Using the material below, work out how many lines contain "were". Only the number is wanted.

> **Input for this task**:
[Start of section]
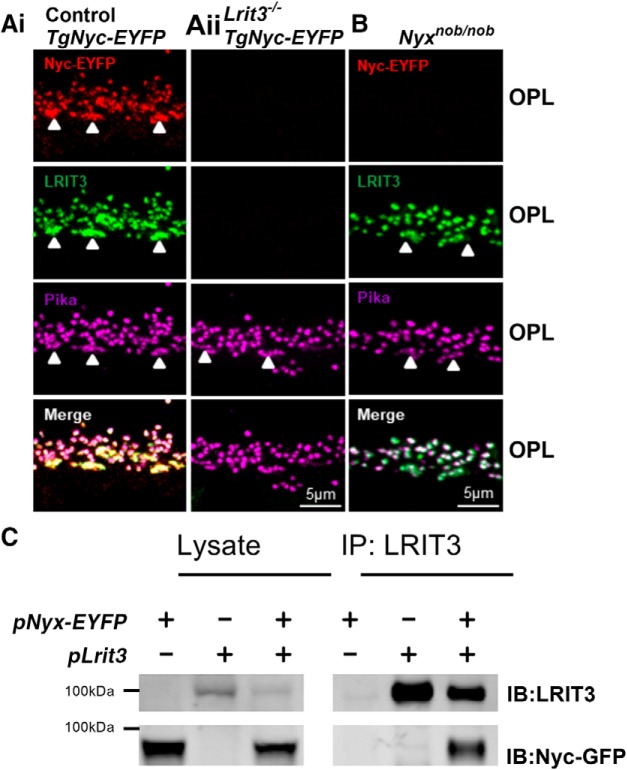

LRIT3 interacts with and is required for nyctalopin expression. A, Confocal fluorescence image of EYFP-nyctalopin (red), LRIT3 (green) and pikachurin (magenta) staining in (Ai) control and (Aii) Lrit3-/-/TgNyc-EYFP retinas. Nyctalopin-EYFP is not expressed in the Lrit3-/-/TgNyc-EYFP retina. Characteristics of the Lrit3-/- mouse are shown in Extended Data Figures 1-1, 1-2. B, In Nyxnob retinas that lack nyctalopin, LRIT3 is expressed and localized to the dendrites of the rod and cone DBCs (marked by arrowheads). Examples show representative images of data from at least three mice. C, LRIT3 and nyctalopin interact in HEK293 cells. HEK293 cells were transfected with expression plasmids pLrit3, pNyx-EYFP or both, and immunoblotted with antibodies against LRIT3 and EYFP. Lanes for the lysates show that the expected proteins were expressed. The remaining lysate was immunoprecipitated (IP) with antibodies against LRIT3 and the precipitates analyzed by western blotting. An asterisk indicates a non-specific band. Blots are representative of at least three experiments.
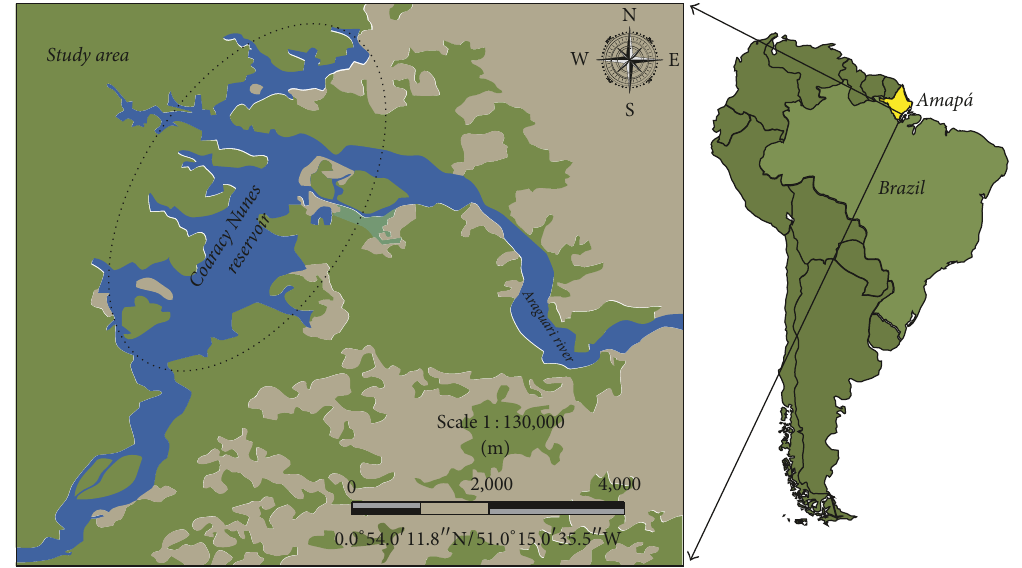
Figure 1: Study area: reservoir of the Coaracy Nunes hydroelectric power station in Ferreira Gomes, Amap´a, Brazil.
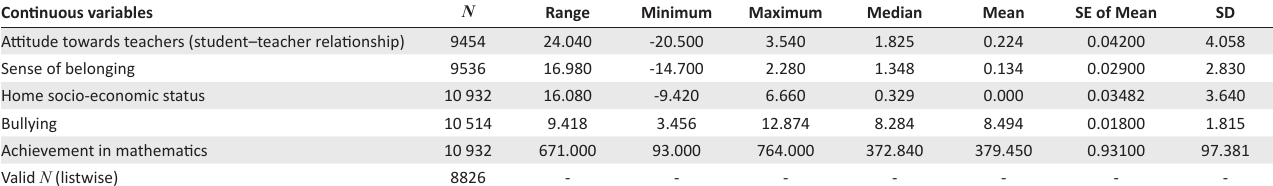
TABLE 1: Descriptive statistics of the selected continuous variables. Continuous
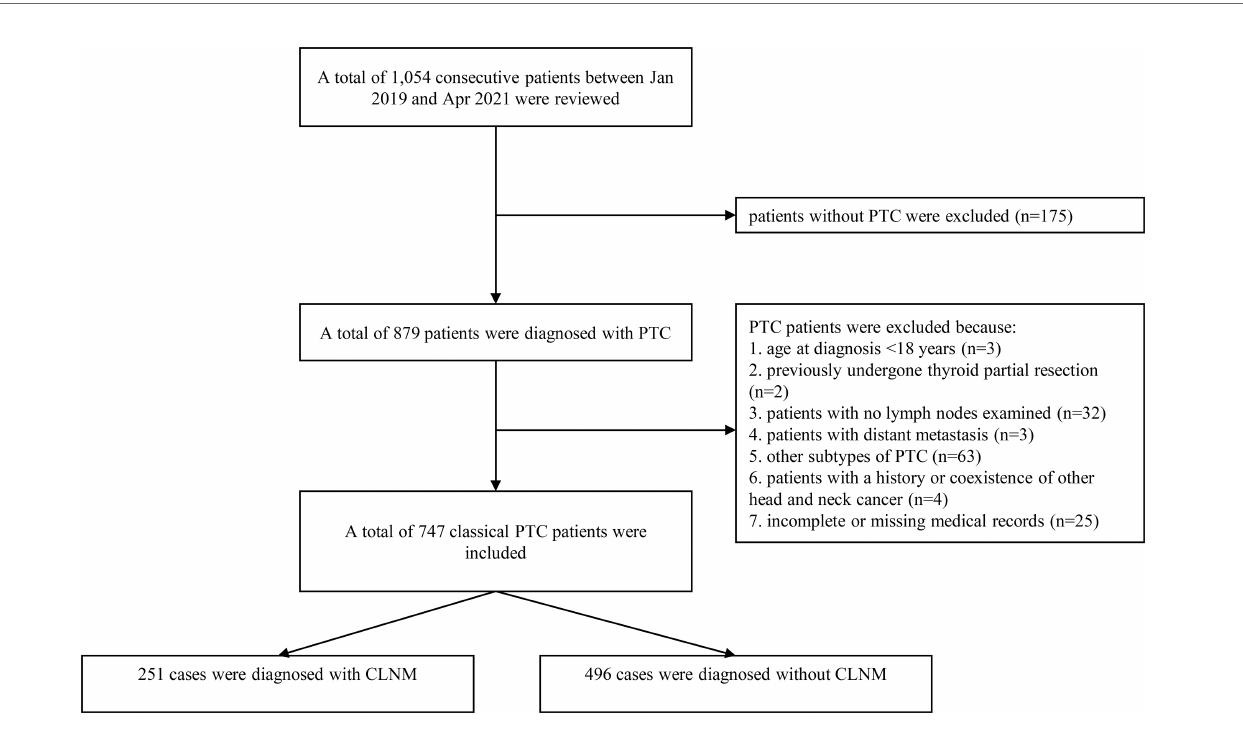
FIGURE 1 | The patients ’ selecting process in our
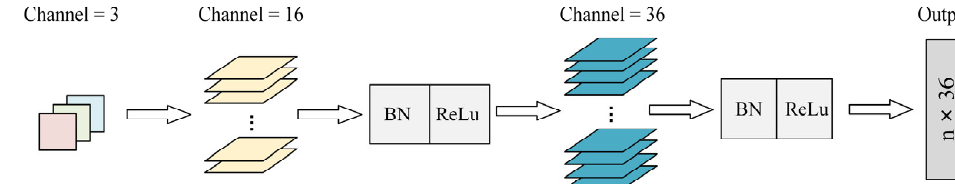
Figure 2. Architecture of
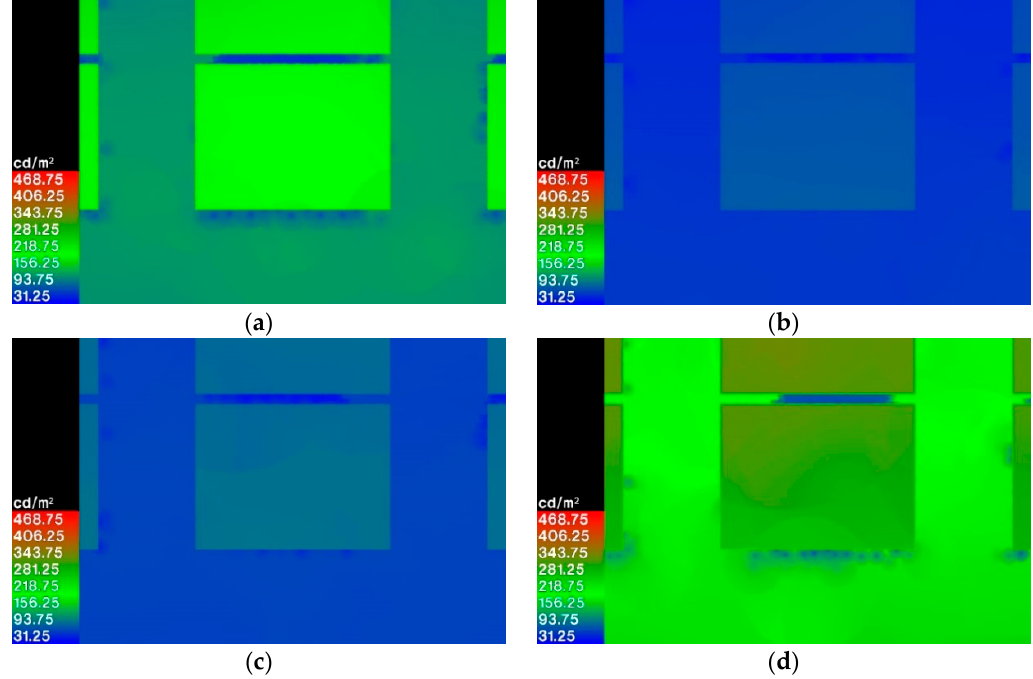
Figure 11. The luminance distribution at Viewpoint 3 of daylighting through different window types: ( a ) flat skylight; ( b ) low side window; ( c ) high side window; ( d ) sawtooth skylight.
[End of section]
[Start of section]
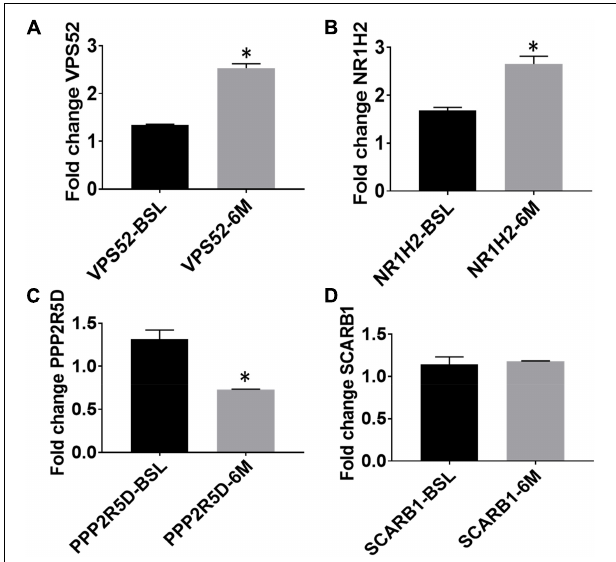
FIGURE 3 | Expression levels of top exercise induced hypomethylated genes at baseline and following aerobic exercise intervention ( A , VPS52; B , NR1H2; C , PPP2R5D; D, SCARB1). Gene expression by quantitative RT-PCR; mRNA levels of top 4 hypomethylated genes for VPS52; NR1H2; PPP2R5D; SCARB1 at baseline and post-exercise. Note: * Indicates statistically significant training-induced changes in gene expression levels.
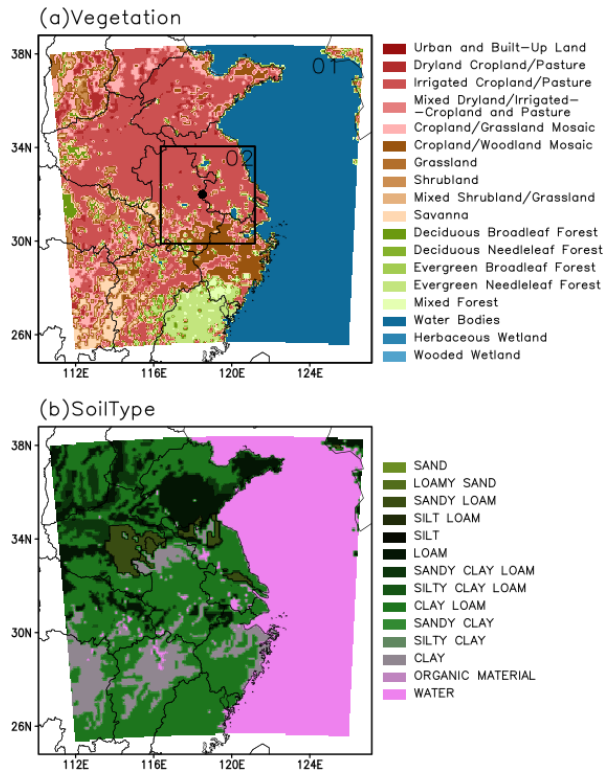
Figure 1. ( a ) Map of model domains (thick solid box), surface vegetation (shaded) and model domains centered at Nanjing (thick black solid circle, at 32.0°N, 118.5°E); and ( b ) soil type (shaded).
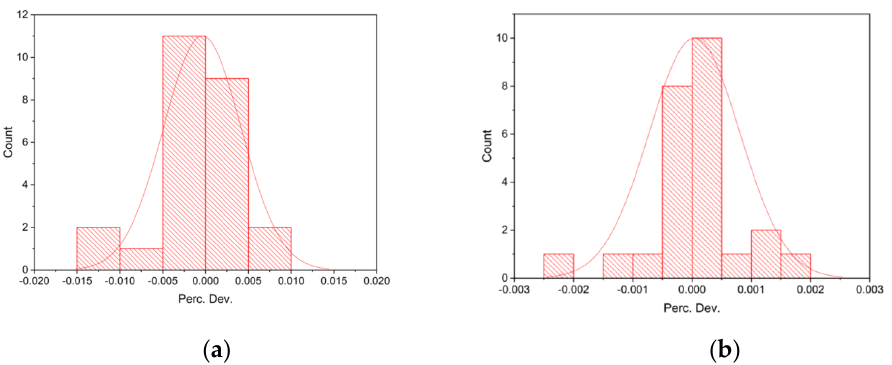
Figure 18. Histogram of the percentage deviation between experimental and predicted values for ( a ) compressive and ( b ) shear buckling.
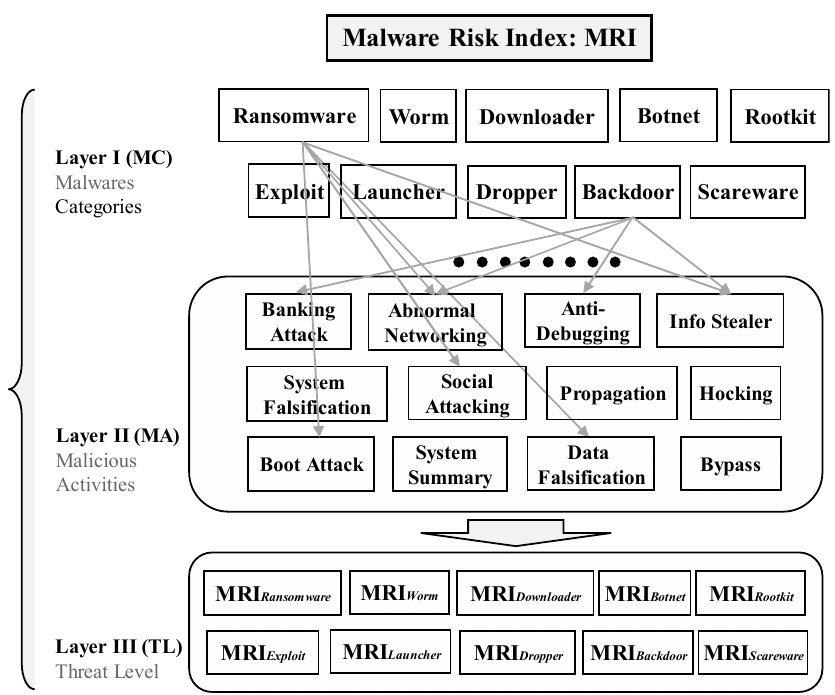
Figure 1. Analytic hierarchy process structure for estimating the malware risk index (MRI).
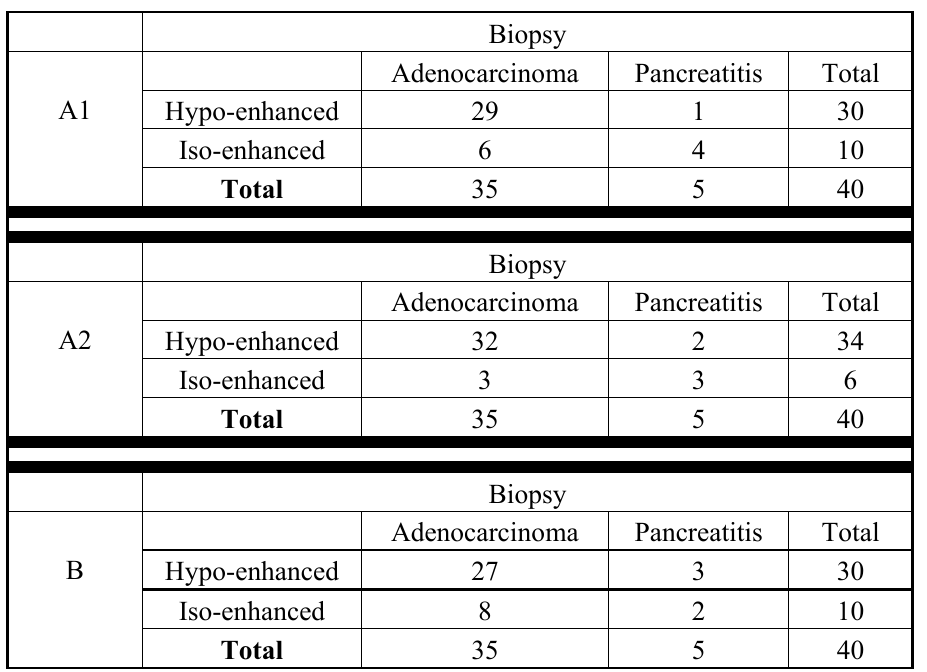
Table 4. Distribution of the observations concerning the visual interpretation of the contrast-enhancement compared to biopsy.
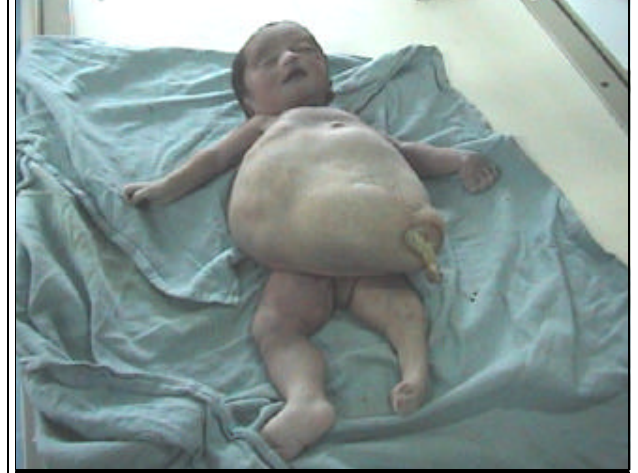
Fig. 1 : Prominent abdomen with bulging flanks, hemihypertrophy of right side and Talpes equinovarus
[End of section]
[Start of section]
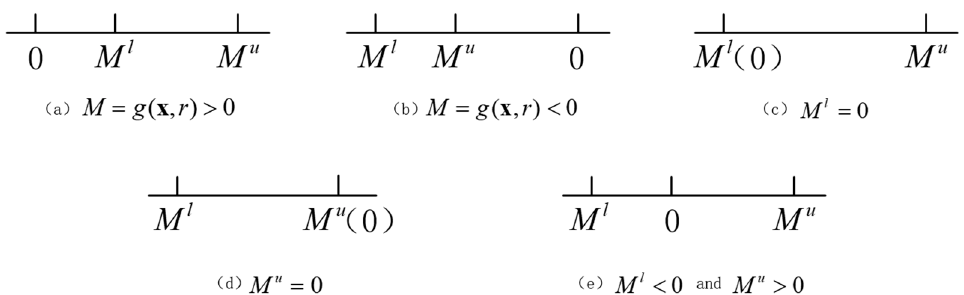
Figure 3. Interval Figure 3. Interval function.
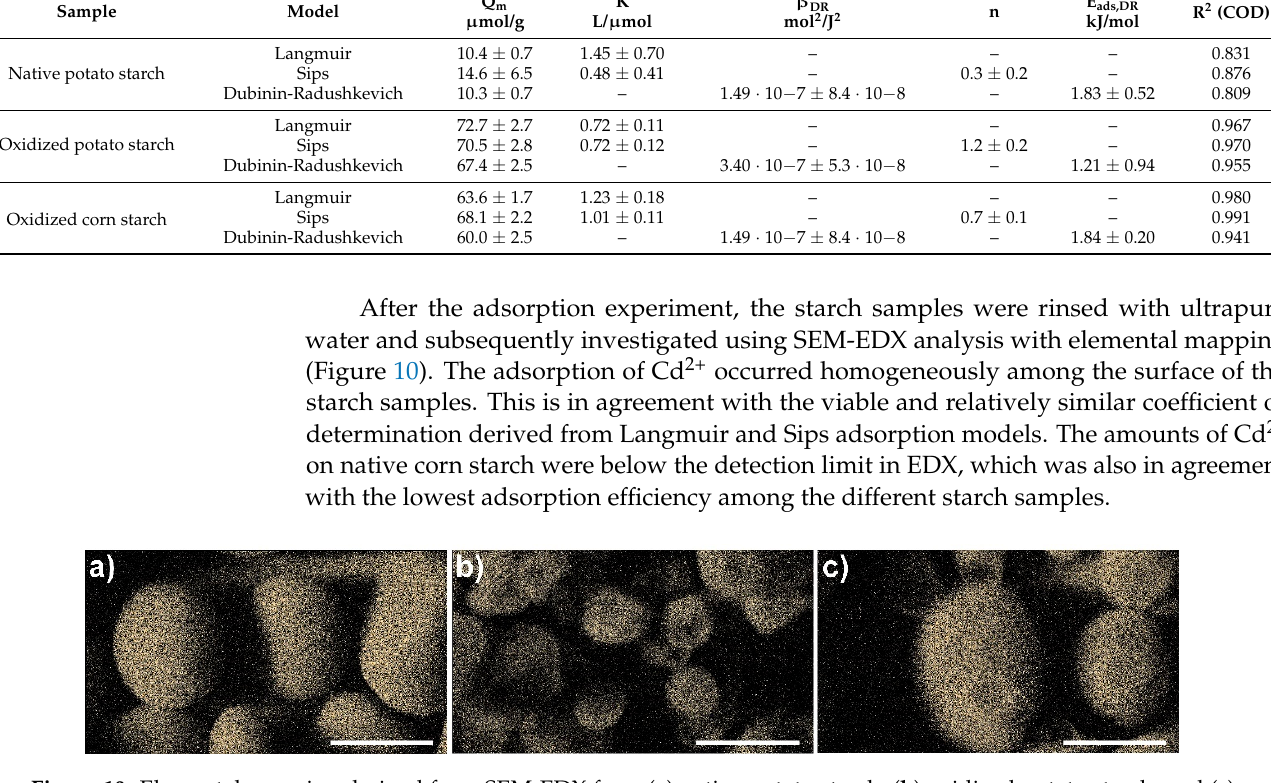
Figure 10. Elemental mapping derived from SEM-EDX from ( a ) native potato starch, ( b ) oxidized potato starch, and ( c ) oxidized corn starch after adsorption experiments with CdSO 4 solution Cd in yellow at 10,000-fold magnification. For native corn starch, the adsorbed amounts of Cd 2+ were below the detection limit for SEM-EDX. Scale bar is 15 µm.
[End of section]
> **Task solution**: 2